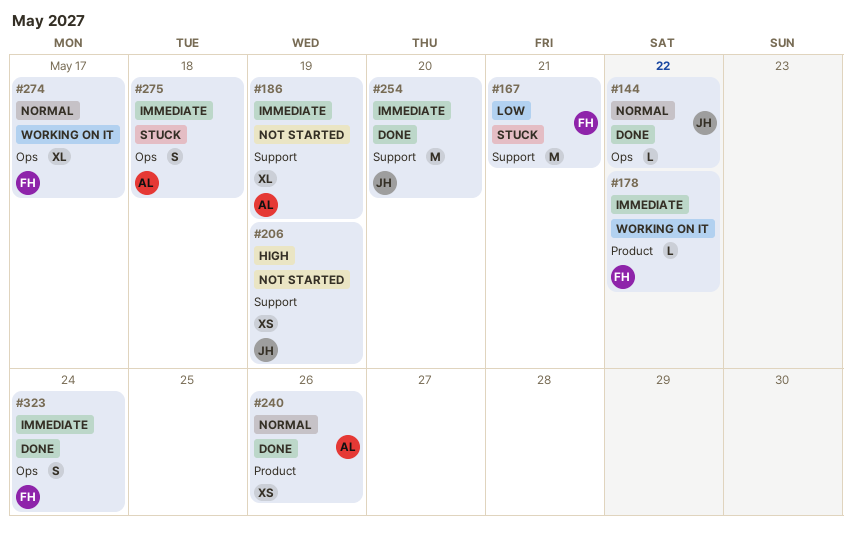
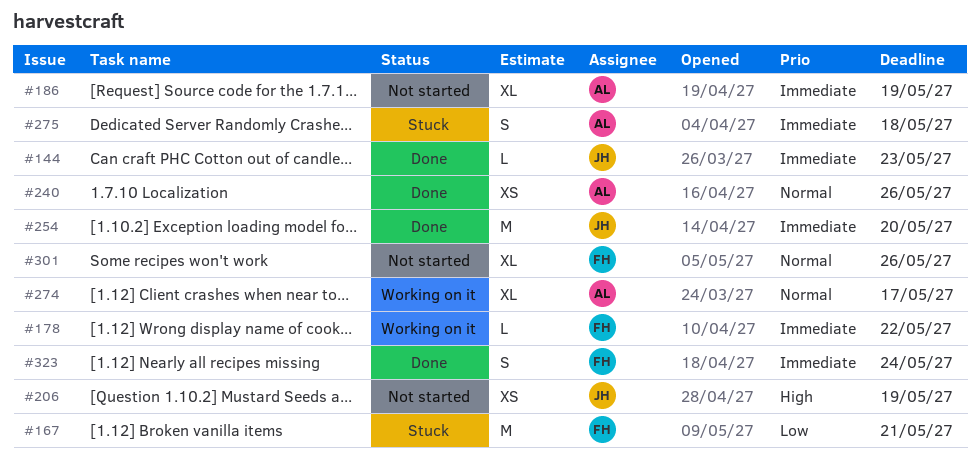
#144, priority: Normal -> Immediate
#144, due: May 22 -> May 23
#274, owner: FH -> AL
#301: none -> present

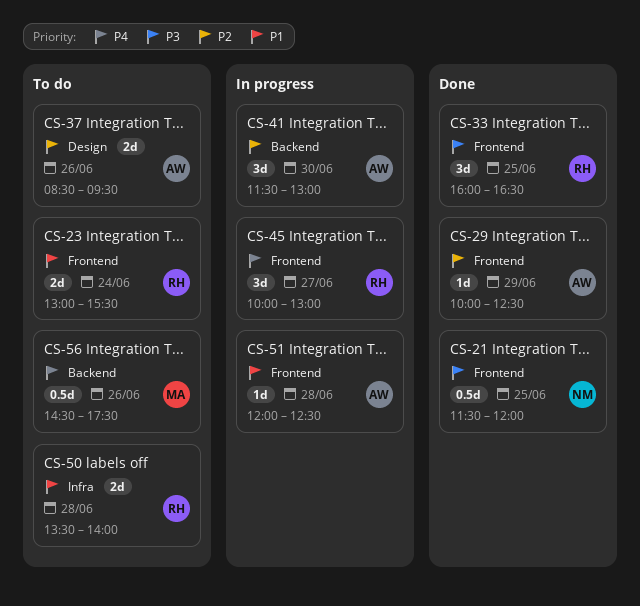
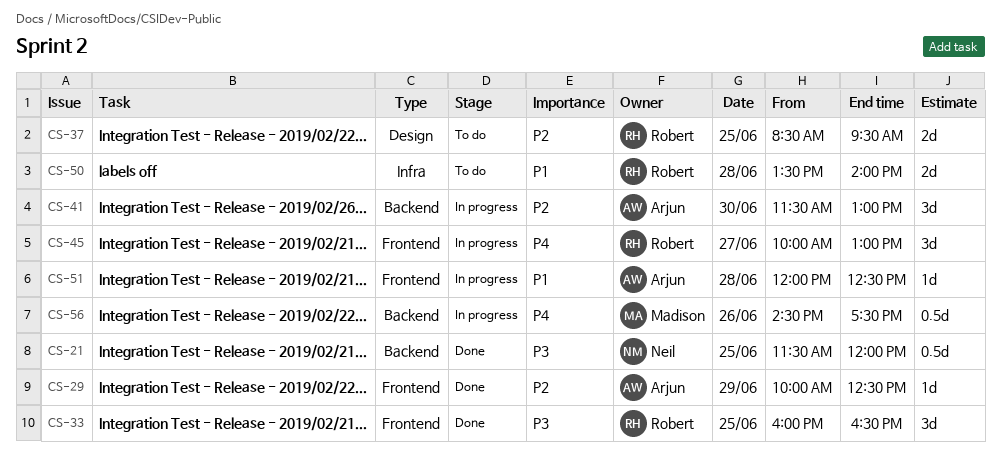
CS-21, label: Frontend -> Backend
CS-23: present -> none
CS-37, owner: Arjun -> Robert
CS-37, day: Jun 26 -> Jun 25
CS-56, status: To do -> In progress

——

## Aim of the task:
From the line holding "#301: none -> present" down to the final line of the entries above, print every line exactly. Pictures do not go in.

## Result:
#301: none -> present

CS-21, label: Frontend -> Backend
CS-23: present -> none
CS-37, owner: Arjun -> Robert
CS-37, day: Jun 26 -> Jun 25
CS-56, status: To do -> In progress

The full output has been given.